(Beginning of Records)

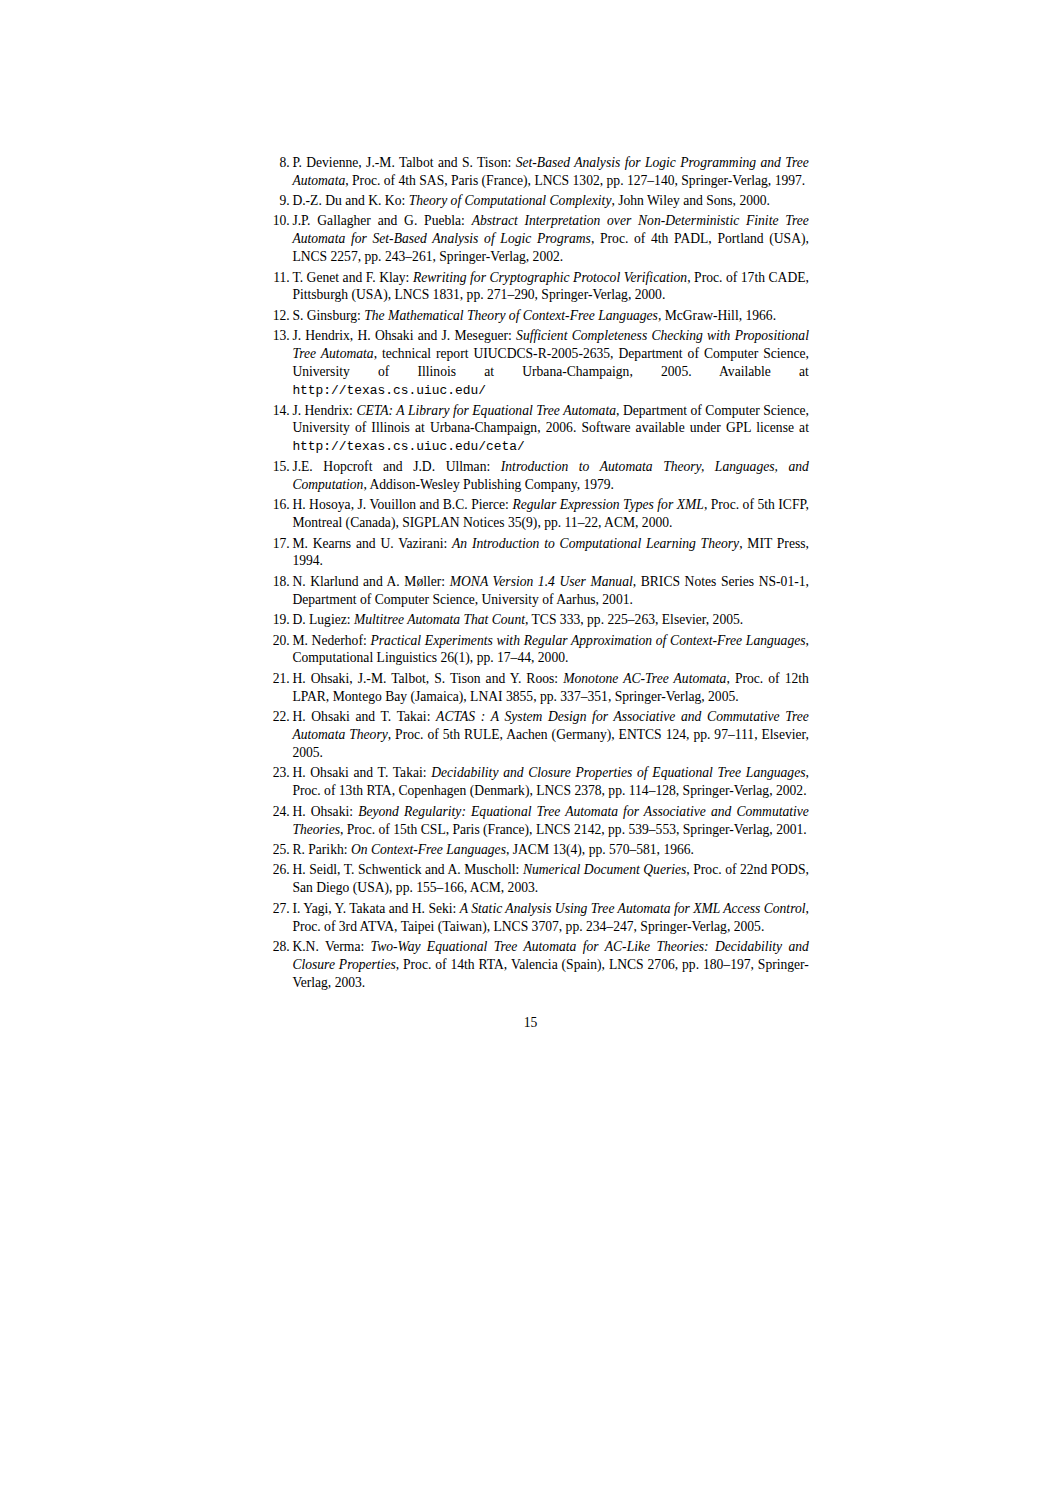8. P. Devienne, J.-M. Talbot and S. Tison: Set-Based Analysis for Logic Programming and Tree Automata, Proc. of 4th SAS, Paris (France), LNCS 1302, pp. 127–140, Springer-Verlag, 1997.
9. D.-Z. Du and K. Ko: Theory of Computational Complexity, John Wiley and Sons, 2000.
10. J.P. Gallagher and G. Puebla: Abstract Interpretation over Non-Deterministic Finite Tree Automata for Set-Based Analysis of Logic Programs, Proc. of 4th PADL, Portland (USA), LNCS 2257, pp. 243–261, Springer-Verlag, 2002.
11. T. Genet and F. Klay: Rewriting for Cryptographic Protocol Verification, Proc. of 17th CADE, Pittsburgh (USA), LNCS 1831, pp. 271–290, Springer-Verlag, 2000.
12. S. Ginsburg: The Mathematical Theory of Context-Free Languages, McGraw-Hill, 1966.
13. J. Hendrix, H. Ohsaki and J. Meseguer: Sufficient Completeness Checking with Propositional Tree Automata, technical report UIUCDCS-R-2005-2635, Department of Computer Science, University of Illinois at Urbana-Champaign, 2005. Available at http://texas.cs.uiuc.edu/
14. J. Hendrix: CETA: A Library for Equational Tree Automata, Department of Computer Science, University of Illinois at Urbana-Champaign, 2006. Software available under GPL license at http://texas.cs.uiuc.edu/ceta/
15. J.E. Hopcroft and J.D. Ullman: Introduction to Automata Theory, Languages, and Computation, Addison-Wesley Publishing Company, 1979.
16. H. Hosoya, J. Vouillon and B.C. Pierce: Regular Expression Types for XML, Proc. of 5th ICFP, Montreal (Canada), SIGPLAN Notices 35(9), pp. 11–22, ACM, 2000.
17. M. Kearns and U. Vazirani: An Introduction to Computational Learning Theory, MIT Press, 1994.
18. N. Klarlund and A. Møller: MONA Version 1.4 User Manual, BRICS Notes Series NS-01-1, Department of Computer Science, University of Aarhus, 2001.
19. D. Lugiez: Multitree Automata That Count, TCS 333, pp. 225–263, Elsevier, 2005.
20. M. Nederhof: Practical Experiments with Regular Approximation of Context-Free Languages, Computational Linguistics 26(1), pp. 17–44, 2000.
21. H. Ohsaki, J.-M. Talbot, S. Tison and Y. Roos: Monotone AC-Tree Automata, Proc. of 12th LPAR, Montego Bay (Jamaica), LNAI 3855, pp. 337–351, Springer-Verlag, 2005.
22. H. Ohsaki and T. Takai: ACTAS : A System Design for Associative and Commutative Tree Automata Theory, Proc. of 5th RULE, Aachen (Germany), ENTCS 124, pp. 97–111, Elsevier, 2005.
23. H. Ohsaki and T. Takai: Decidability and Closure Properties of Equational Tree Languages, Proc. of 13th RTA, Copenhagen (Denmark), LNCS 2378, pp. 114–128, Springer-Verlag, 2002.
24. H. Ohsaki: Beyond Regularity: Equational Tree Automata for Associative and Commutative Theories, Proc. of 15th CSL, Paris (France), LNCS 2142, pp. 539–553, Springer-Verlag, 2001.
25. R. Parikh: On Context-Free Languages, JACM 13(4), pp. 570–581, 1966.
26. H. Seidl, T. Schwentick and A. Muscholl: Numerical Document Queries, Proc. of 22nd PODS, San Diego (USA), pp. 155–166, ACM, 2003.
27. I. Yagi, Y. Takata and H. Seki: A Static Analysis Using Tree Automata for XML Access Control, Proc. of 3rd ATVA, Taipei (Taiwan), LNCS 3707, pp. 234–247, Springer-Verlag, 2005.
28. K.N. Verma: Two-Way Equational Tree Automata for AC-Like Theories: Decidability and Closure Properties, Proc. of 14th RTA, Valencia (Spain), LNCS 2706, pp. 180–197, Springer-Verlag, 2003.
15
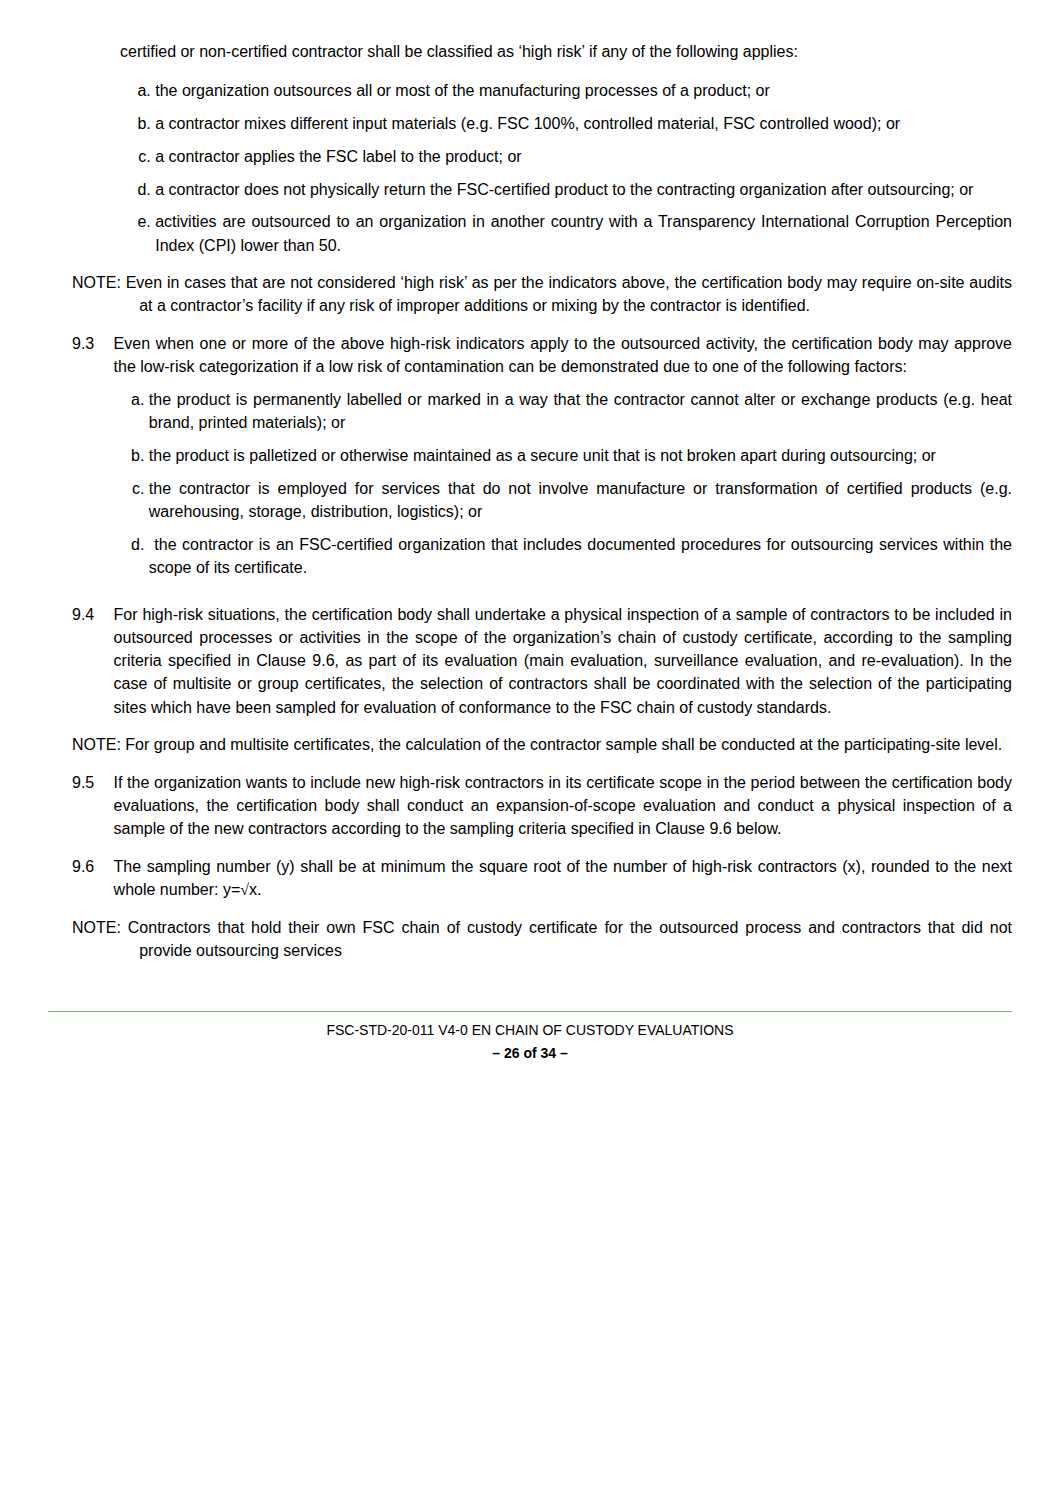certified or non-certified contractor shall be classified as ‘high risk’ if any of the following applies:
the organization outsources all or most of the manufacturing processes of a product; or
a contractor mixes different input materials (e.g. FSC 100%, controlled material, FSC controlled wood); or
a contractor applies the FSC label to the product; or
a contractor does not physically return the FSC-certified product to the contracting organization after outsourcing; or
activities are outsourced to an organization in another country with a Transparency International Corruption Perception Index (CPI) lower than 50.
NOTE: Even in cases that are not considered ‘high risk’ as per the indicators above, the certification body may require on-site audits at a contractor’s facility if any risk of improper additions or mixing by the contractor is identified.
9.3
Even when one or more of the above high-risk indicators apply to the outsourced activity, the certification body may approve the low-risk categorization if a low risk of contamination can be demonstrated due to one of the following factors:
the product is permanently labelled or marked in a way that the contractor cannot alter or exchange products (e.g. heat brand, printed materials); or
the product is palletized or otherwise maintained as a secure unit that is not broken apart during outsourcing; or
the contractor is employed for services that do not involve manufacture or transformation of certified products (e.g. warehousing, storage, distribution, logistics); or
the contractor is an FSC-certified organization that includes documented procedures for outsourcing services within the scope of its certificate.
9.4
For high-risk situations, the certification body shall undertake a physical inspection of a sample of contractors to be included in outsourced processes or activities in the scope of the organization’s chain of custody certificate, according to the sampling criteria specified in Clause 9.6, as part of its evaluation (main evaluation, surveillance evaluation, and re-evaluation). In the case of multisite or group certificates, the selection of contractors shall be coordinated with the selection of the participating sites which have been sampled for evaluation of conformance to the FSC chain of custody standards.
NOTE: For group and multisite certificates, the calculation of the contractor sample shall be conducted at the participating-site level.
9.5
If the organization wants to include new high-risk contractors in its certificate scope in the period between the certification body evaluations, the certification body shall conduct an expansion-of-scope evaluation and conduct a physical inspection of a sample of the new contractors according to the sampling criteria specified in Clause 9.6 below.
9.6
The sampling number (y) shall be at minimum the square root of the number of high-risk contractors (x), rounded to the next whole number: y=√x.
NOTE: Contractors that hold their own FSC chain of custody certificate for the outsourced process and contractors that did not provide outsourcing services
FSC-STD-20-011 V4-0 EN CHAIN OF CUSTODY EVALUATIONS
– 26 of 34 –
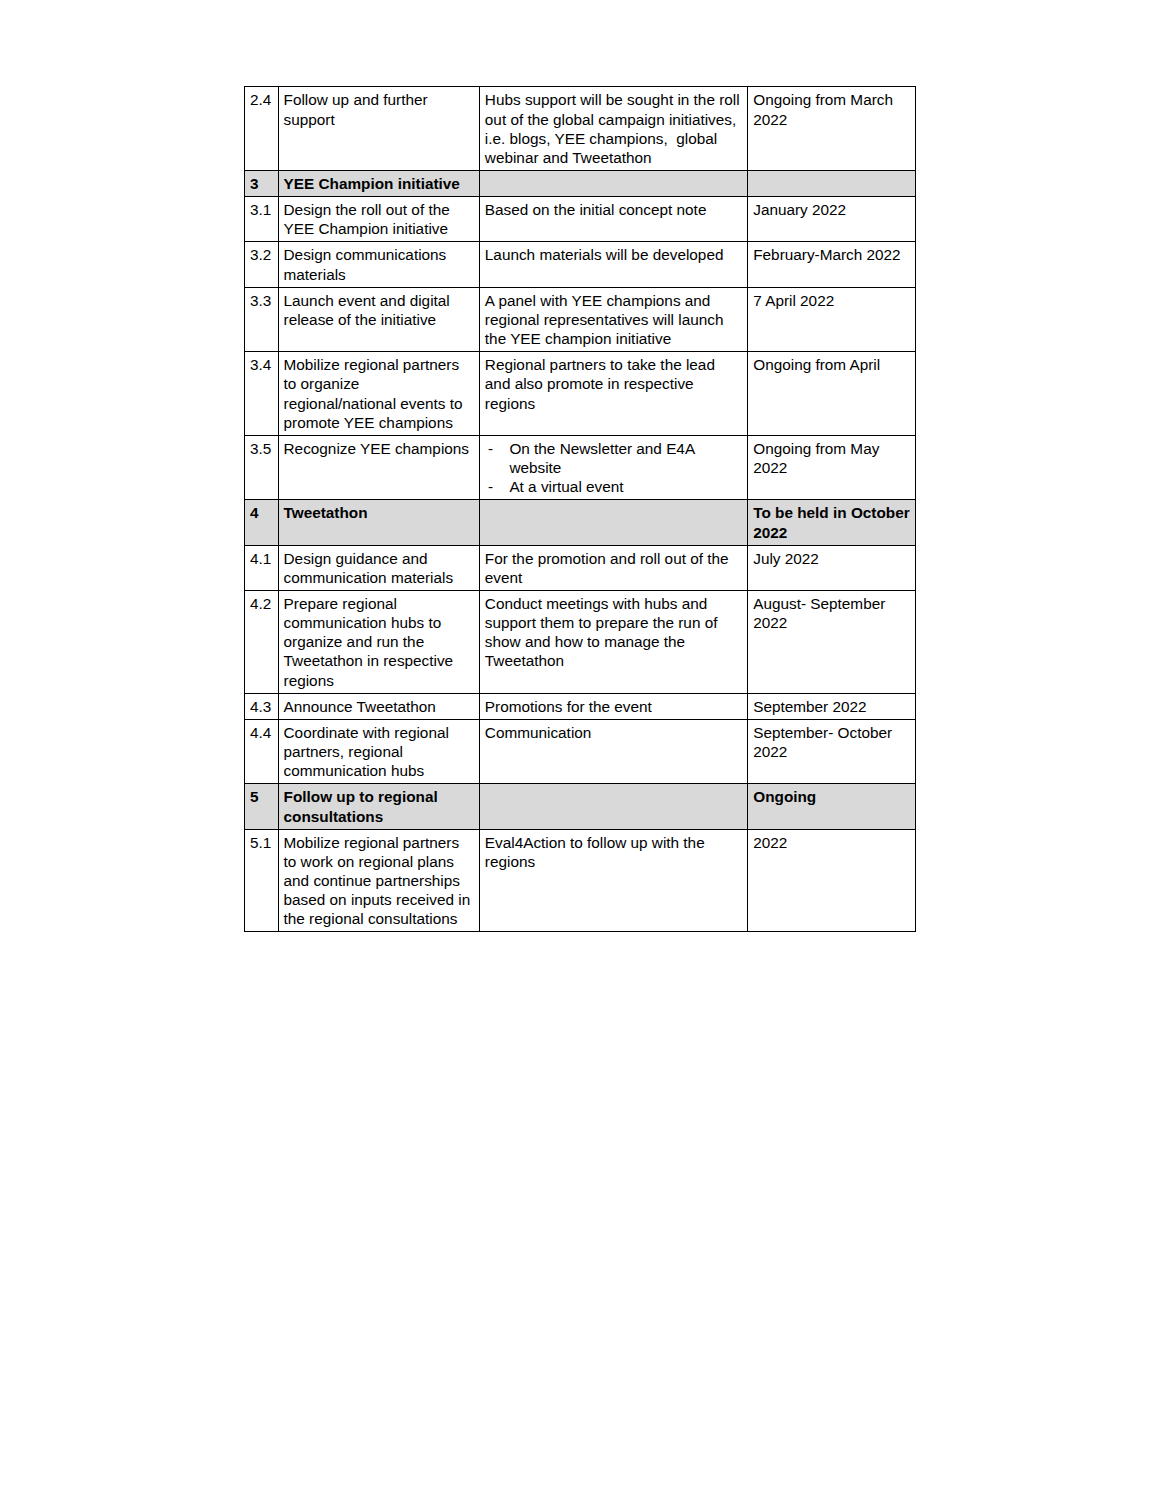| 2.4 | Follow up and further support | Hubs support will be sought in the roll out of the global campaign initiatives, i.e. blogs, YEE champions, global webinar and Tweetathon | Ongoing from March 2022 |
| 3 | YEE Champion initiative | | |
| 3.1 | Design the roll out of the YEE Champion initiative | Based on the initial concept note | January 2022 |
| 3.2 | Design communications materials | Launch materials will be developed | February-March 2022 |
| 3.3 | Launch event and digital release of the initiative | A panel with YEE champions and regional representatives will launch the YEE champion initiative | 7 April 2022 |
| 3.4 | Mobilize regional partners to organize regional/national events to promote YEE champions | Regional partners to take the lead and also promote in respective regions | Ongoing from April |
| 3.5 | Recognize YEE champions | On the Newsletter and E4A website At a virtual event | Ongoing from May 2022 |
| 4 | Tweetathon | | To be held in October 2022 |
| 4.1 | Design guidance and communication materials | For the promotion and roll out of the event | July 2022 |
| 4.2 | Prepare regional communication hubs to organize and run the Tweetathon in respective regions | Conduct meetings with hubs and support them to prepare the run of show and how to manage the Tweetathon | August- September 2022 |
| 4.3 | Announce Tweetathon | Promotions for the event | September 2022 |
| 4.4 | Coordinate with regional partners, regional communication hubs | Communication | September- October 2022 |
| 5 | Follow up to regional consultations | | Ongoing |
| 5.1 | Mobilize regional partners to work on regional plans and continue partnerships based on inputs received in the regional consultations | Eval4Action to follow up with the regions | 2022 |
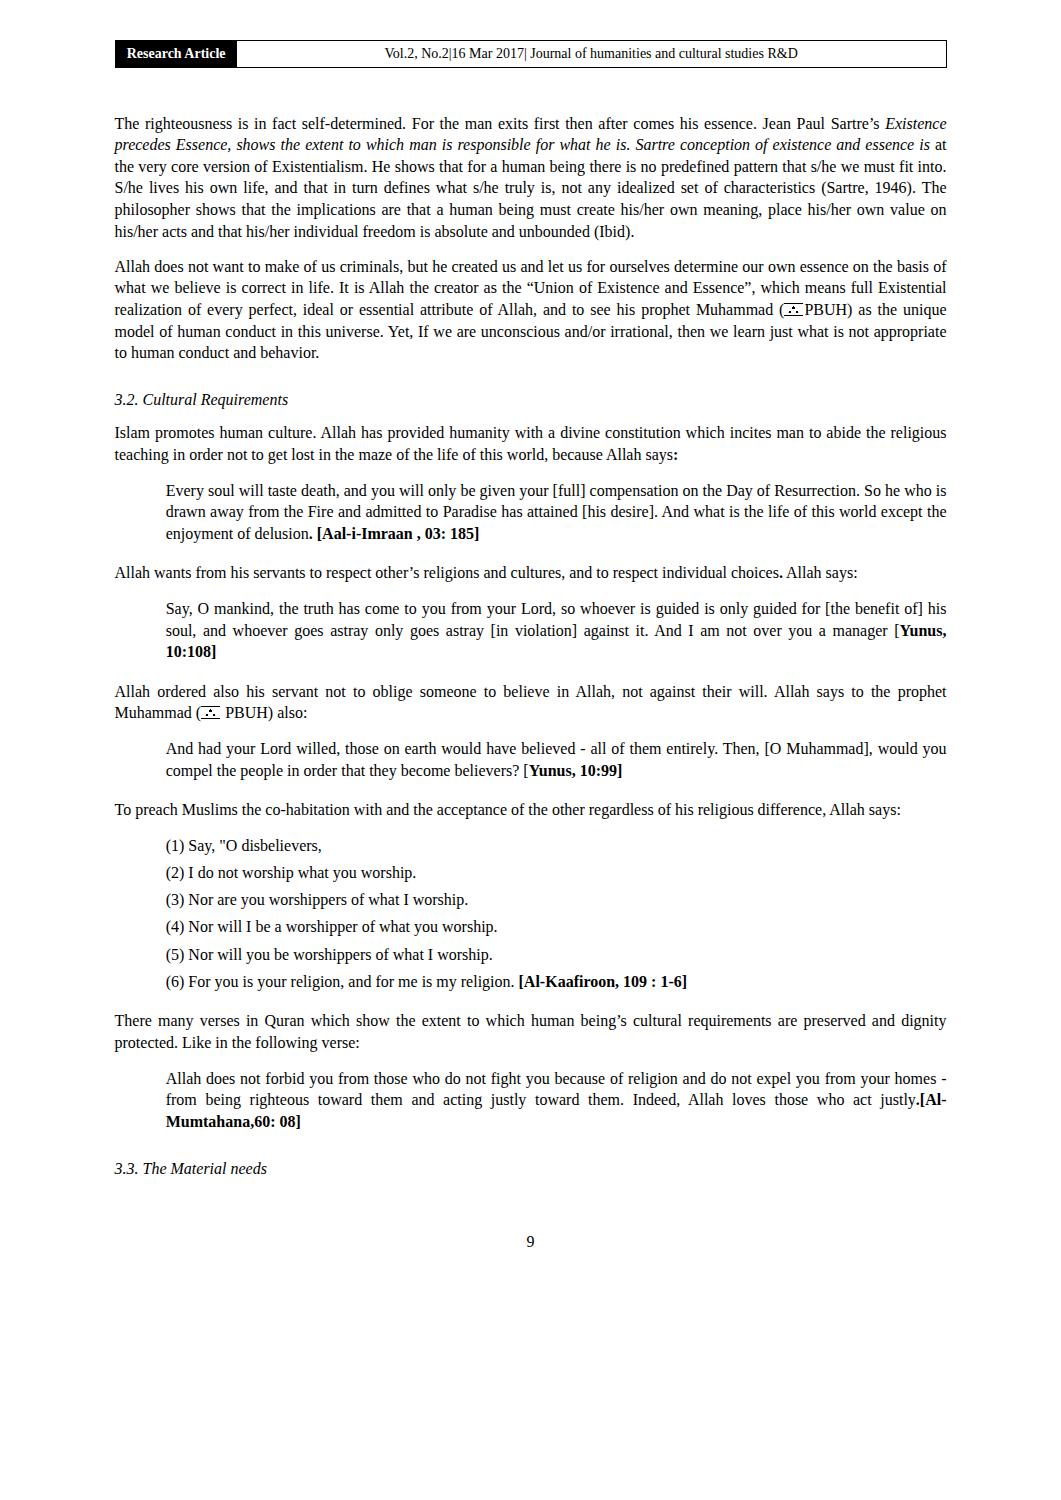Research Article
Vol.2, No.2|16 Mar 2017| Journal of humanities and cultural studies R&D
The righteousness is in fact self-determined. For the man exits first then after comes his essence. Jean Paul Sartre’s Existence precedes Essence, shows the extent to which man is responsible for what he is. Sartre conception of existence and essence is at the very core version of Existentialism. He shows that for a human being there is no predefined pattern that s/he we must fit into. S/he lives his own life, and that in turn defines what s/he truly is, not any idealized set of characteristics (Sartre, 1946). The philosopher shows that the implications are that a human being must create his/her own meaning, place his/her own value on his/her acts and that his/her individual freedom is absolute and unbounded (Ibid).
Allah does not want to make of us criminals, but he created us and let us for ourselves determine our own essence on the basis of what we believe is correct in life. It is Allah the creator as the “Union of Existence and Essence”, which means full Existential realization of every perfect, ideal or essential attribute of Allah, and to see his prophet Muhammad ( PBUH) as the unique model of human conduct in this universe. Yet, If we are unconscious and/or irrational, then we learn just what is not appropriate to human conduct and behavior.
3.2. Cultural Requirements
Islam promotes human culture. Allah has provided humanity with a divine constitution which incites man to abide the religious teaching in order not to get lost in the maze of the life of this world, because Allah says:
Every soul will taste death, and you will only be given your [full] compensation on the Day of Resurrection. So he who is drawn away from the Fire and admitted to Paradise has attained [his desire]. And what is the life of this world except the enjoyment of delusion. [Aal-i-Imraan , 03: 185]
Allah wants from his servants to respect other’s religions and cultures, and to respect individual choices. Allah says:
Say, O mankind, the truth has come to you from your Lord, so whoever is guided is only guided for [the benefit of] his soul, and whoever goes astray only goes astray [in violation] against it. And I am not over you a manager [Yunus, 10:108]
Allah ordered also his servant not to oblige someone to believe in Allah, not against their will. Allah says to the prophet Muhammad ( PBUH) also:
And had your Lord willed, those on earth would have believed - all of them entirely. Then, [O Muhammad], would you compel the people in order that they become believers? [Yunus, 10:99]
To preach Muslims the co-habitation with and the acceptance of the other regardless of his religious difference, Allah says:
(1) Say, "O disbelievers,
(2) I do not worship what you worship.
(3) Nor are you worshippers of what I worship.
(4) Nor will I be a worshipper of what you worship.
(5) Nor will you be worshippers of what I worship.
(6) For you is your religion, and for me is my religion. [Al-Kaafiroon, 109 : 1-6]
There many verses in Quran which show the extent to which human being’s cultural requirements are preserved and dignity protected. Like in the following verse:
Allah does not forbid you from those who do not fight you because of religion and do not expel you from your homes - from being righteous toward them and acting justly toward them. Indeed, Allah loves those who act justly.[Al-Mumtahana,60: 08]
3.3. The Material needs
9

(End of Records)

- Exercise requirements
Repeat the data verbatim through the "12. S. Ginsburg: The" line, no pictures.

- Response below
8. P. Devienne, J.-M. Talbot and S. Tison: Set-Based Analysis for Logic Programming and Tree Automata, Proc. of 4th SAS, Paris (France), LNCS 1302, pp. 127–140, Springer-Verlag, 1997.
9. D.-Z. Du and K. Ko: Theory of Computational Complexity, John Wiley and Sons, 2000.
10. J.P. Gallagher and G. Puebla: Abstract Interpretation over Non-Deterministic Finite Tree Automata for Set-Based Analysis of Logic Programs, Proc. of 4th PADL, Portland (USA), LNCS 2257, pp. 243–261, Springer-Verlag, 2002.
11. T. Genet and F. Klay: Rewriting for Cryptographic Protocol Verification, Proc. of 17th CADE, Pittsburgh (USA), LNCS 1831, pp. 271–290, Springer-Verlag, 2000.
12. S. Ginsburg: The Mathematical Theory of Context-Free Languages, McGraw-Hill, 1966.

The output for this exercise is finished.